Sentiment analysis on the Enron dataset

What is sentiment analysis ?

Definitions

Sentiment Analysis, also known as Opinion Mining, is the field within NLP that seeks to identify and extract opininons within text.

The interest is with:

  • Polarity: if the speaker express a positive or negative opinion, (polarity classification: pos, neg, neu)
  • Subject: the thing that is being talked about,
  • Opinion holder: the person, or entity that expresses the opinion. (subjectivity classification: subj, obj)

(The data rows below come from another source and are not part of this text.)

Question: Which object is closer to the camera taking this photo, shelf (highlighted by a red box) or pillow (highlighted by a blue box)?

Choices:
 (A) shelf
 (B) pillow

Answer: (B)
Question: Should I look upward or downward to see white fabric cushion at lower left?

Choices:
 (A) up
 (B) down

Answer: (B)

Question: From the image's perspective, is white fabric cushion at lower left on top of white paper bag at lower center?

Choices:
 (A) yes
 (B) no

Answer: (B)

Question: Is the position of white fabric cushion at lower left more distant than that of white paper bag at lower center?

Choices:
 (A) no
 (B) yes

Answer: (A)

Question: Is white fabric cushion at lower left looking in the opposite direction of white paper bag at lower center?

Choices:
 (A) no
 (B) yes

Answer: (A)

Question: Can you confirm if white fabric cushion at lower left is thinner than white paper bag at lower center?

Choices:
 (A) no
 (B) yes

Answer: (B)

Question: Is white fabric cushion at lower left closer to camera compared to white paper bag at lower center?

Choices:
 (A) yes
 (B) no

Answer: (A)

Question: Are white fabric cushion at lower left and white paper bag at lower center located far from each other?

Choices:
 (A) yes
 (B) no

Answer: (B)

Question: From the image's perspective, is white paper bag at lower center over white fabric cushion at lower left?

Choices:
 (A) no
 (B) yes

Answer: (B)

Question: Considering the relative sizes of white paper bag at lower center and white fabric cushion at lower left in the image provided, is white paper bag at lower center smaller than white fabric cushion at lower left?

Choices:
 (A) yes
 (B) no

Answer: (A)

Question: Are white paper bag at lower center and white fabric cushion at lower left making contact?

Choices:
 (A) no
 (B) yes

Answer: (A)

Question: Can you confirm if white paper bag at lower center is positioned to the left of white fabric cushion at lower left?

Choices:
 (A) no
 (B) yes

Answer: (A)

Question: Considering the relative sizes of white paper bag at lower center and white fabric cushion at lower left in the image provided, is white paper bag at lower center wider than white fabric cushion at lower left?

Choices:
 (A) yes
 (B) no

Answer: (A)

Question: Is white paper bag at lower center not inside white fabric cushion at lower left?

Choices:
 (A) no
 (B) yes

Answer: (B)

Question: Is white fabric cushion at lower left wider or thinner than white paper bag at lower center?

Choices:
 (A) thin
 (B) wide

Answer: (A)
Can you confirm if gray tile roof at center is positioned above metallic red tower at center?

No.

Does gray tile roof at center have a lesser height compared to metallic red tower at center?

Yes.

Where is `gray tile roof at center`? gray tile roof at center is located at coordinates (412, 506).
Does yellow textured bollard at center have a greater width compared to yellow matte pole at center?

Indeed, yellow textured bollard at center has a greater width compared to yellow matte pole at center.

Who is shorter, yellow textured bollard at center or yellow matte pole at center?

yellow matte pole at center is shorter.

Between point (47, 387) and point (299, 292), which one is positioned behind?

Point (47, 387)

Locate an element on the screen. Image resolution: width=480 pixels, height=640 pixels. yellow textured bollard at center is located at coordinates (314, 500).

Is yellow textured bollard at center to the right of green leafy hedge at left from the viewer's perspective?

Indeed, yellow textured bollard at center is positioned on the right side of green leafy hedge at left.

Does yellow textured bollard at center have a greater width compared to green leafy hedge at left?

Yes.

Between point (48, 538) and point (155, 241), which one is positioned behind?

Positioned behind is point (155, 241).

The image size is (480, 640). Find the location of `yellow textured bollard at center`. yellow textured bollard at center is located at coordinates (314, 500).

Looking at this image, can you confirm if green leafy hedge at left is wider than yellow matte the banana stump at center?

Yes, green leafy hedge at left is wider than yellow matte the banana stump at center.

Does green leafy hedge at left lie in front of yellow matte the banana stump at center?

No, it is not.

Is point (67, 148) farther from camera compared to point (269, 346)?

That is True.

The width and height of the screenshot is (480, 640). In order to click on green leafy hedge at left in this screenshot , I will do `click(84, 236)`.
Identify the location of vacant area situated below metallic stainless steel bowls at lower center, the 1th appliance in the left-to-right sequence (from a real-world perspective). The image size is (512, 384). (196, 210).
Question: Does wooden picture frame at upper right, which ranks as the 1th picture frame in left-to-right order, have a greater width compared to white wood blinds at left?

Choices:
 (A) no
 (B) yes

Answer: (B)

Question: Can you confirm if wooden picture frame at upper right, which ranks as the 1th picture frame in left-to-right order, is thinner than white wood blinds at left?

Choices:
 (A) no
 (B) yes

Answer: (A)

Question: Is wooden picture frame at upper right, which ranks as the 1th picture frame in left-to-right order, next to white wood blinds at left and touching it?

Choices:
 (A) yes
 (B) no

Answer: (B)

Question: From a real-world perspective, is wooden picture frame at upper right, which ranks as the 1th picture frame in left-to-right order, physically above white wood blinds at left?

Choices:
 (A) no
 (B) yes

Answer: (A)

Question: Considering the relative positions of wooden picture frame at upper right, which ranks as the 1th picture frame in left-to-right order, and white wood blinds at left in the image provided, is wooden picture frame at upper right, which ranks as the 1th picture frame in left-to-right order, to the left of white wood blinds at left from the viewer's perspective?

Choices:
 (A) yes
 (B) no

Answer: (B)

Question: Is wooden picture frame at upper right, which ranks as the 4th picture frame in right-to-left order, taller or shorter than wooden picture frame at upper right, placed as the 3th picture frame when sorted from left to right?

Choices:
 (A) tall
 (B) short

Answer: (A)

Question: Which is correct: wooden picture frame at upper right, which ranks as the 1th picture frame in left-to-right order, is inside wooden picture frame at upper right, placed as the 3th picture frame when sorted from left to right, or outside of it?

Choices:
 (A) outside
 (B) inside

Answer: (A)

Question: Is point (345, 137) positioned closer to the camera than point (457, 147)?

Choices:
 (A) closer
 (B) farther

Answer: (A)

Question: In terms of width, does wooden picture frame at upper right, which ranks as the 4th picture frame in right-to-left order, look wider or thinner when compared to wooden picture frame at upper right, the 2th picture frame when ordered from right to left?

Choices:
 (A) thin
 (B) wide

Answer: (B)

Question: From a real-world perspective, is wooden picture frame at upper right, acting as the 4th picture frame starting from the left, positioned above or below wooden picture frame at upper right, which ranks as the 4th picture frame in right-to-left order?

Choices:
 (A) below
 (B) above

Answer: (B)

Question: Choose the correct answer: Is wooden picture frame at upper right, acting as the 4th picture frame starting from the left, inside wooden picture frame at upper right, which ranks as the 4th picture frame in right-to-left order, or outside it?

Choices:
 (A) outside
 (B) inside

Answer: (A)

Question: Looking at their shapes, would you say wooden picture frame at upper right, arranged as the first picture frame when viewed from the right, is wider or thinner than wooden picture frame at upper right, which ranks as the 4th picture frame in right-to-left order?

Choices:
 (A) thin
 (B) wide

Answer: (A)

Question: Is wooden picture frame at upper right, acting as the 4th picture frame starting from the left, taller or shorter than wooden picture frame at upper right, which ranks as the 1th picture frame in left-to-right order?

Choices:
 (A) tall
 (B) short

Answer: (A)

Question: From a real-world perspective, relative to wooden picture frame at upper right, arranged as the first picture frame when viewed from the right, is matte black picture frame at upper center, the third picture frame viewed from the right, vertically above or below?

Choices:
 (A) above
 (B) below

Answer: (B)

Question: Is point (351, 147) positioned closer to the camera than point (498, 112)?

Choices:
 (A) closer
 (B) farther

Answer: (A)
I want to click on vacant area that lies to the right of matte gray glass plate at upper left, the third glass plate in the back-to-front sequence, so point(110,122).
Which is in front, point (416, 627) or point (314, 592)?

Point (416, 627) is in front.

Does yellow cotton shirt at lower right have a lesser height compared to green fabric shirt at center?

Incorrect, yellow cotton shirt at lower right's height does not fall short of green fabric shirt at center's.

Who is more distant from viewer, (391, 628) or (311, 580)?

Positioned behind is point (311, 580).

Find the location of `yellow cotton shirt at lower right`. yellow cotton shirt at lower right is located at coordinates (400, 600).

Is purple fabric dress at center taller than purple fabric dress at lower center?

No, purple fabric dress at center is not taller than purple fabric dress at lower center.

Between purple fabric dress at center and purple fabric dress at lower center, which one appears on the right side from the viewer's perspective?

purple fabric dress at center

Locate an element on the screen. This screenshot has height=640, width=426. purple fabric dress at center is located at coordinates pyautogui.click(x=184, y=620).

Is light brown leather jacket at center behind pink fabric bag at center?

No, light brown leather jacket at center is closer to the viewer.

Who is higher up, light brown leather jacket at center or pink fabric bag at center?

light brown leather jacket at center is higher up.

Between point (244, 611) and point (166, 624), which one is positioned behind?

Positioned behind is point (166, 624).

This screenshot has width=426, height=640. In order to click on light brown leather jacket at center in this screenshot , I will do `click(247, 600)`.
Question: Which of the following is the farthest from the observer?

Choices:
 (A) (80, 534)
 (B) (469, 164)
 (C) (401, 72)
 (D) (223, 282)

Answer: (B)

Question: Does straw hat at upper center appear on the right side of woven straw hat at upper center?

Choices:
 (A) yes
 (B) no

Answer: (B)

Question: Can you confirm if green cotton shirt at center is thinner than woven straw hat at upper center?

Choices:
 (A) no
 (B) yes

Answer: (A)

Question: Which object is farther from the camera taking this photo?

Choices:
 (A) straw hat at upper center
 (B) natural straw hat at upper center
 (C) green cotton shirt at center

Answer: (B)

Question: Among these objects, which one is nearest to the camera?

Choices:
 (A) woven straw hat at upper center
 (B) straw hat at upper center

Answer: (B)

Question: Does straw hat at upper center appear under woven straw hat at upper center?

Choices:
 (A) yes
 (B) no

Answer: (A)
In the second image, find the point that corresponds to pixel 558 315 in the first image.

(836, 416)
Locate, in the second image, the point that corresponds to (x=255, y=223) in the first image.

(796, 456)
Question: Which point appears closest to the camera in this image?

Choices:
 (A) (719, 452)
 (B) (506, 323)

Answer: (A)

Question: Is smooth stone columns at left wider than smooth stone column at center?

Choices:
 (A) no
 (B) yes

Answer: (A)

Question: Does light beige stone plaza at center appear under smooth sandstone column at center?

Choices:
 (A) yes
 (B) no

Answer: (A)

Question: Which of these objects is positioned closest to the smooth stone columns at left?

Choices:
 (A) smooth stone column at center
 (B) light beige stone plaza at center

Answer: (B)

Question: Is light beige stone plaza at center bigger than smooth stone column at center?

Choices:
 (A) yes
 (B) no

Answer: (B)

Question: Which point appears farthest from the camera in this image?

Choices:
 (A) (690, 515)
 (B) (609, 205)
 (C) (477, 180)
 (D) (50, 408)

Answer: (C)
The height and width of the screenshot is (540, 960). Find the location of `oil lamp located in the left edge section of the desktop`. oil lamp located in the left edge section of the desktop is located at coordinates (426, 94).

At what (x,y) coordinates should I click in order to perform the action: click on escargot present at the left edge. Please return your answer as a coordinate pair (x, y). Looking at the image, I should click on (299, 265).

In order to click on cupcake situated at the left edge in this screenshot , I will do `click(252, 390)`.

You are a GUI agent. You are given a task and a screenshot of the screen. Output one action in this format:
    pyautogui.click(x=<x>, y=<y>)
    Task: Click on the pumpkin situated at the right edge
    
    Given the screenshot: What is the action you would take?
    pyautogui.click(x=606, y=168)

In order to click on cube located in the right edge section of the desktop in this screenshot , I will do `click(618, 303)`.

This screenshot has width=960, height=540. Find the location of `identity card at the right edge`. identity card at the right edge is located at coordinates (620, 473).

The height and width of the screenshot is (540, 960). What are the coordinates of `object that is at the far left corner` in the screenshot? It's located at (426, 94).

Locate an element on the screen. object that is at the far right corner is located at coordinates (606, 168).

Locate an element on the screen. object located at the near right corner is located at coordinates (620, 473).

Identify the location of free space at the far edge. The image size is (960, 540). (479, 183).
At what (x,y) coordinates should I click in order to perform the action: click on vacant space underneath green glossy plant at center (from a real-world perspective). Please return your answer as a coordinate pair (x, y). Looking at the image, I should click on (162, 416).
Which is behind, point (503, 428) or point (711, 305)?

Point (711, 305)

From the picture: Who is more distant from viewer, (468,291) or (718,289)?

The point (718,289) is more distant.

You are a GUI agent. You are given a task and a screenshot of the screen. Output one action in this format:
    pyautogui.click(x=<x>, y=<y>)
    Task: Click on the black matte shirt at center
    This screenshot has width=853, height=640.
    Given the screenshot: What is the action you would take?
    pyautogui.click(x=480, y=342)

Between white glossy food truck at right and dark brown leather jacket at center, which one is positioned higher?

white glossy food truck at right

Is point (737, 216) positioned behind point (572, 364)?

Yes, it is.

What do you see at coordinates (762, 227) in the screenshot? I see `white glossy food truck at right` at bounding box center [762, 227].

Scope of sentiment analysis

  • Document level
  • Sentence level
  • Aspect-level (subsentence, certain subject etc)

Imports

Import dependencies


In [1]:
%%bash
ls -lh | grep .csv


-rw-r--r-- 1 1000 1000 1.4G Jun 16  2016 emails.csv
-rw-rw-r-- 1 1000 1000 355M Dec  9 10:59 emails.csv.zip

In [2]:
# built-in libs
import email

# processing libs
import pandas as pd
import matplotlib.pyplot as plt
%matplotlib inline
from wordcloud import WordCloud, STOPWORDS
stopwords = set(STOPWORDS)

# display libs
from tqdm import tqdm_notebook

Import data


In [3]:
emails_full_df = pd.read_csv('emails.csv', chunksize=10000)
emails_df = next(emails_full_df)

In [4]:
print(emails_df.shape)
emails_df.head()


(10000, 2)
Out[4]:
file message
0 allen-p/_sent_mail/1. Message-ID: <18782981.1075855378110.JavaMail.e...
1 allen-p/_sent_mail/10. Message-ID: <15464986.1075855378456.JavaMail.e...
2 allen-p/_sent_mail/100. Message-ID: <24216240.1075855687451.JavaMail.e...
3 allen-p/_sent_mail/1000. Message-ID: <13505866.1075863688222.JavaMail.e...
4 allen-p/_sent_mail/1001. Message-ID: <30922949.1075863688243.JavaMail.e...

In [5]:
emails_df.info()


<class 'pandas.core.frame.DataFrame'>
RangeIndex: 10000 entries, 0 to 9999
Data columns (total 2 columns):
file       10000 non-null object
message    10000 non-null object
dtypes: object(2)
memory usage: 156.3+ KB

In [6]:
%time
messages_obj_lst = []
messages_str_lst = []

message_metadata = {}

for i in tqdm_notebook(range(emails_df.shape[0])):
    msg = email.message_from_string(emails_df.message[i])
    
    for msg_property in msg:
        if msg_property in message_metadata:
            message_metadata[msg_property][i] = msg[msg_property]
        else:
            message_metadata[msg_property] = ['N/A'] * emails_df.shape[0]
    
    payload = msg.get_payload() # decode=True
    
    messages_obj_lst.append(msg)
    messages_str_lst.append(payload) #.encode('utf-8').decode('unicode_escape')
    #except KeyboardInterrupt:
    #    break

print('messages_obj_lst size: %i' % len(messages_obj_lst))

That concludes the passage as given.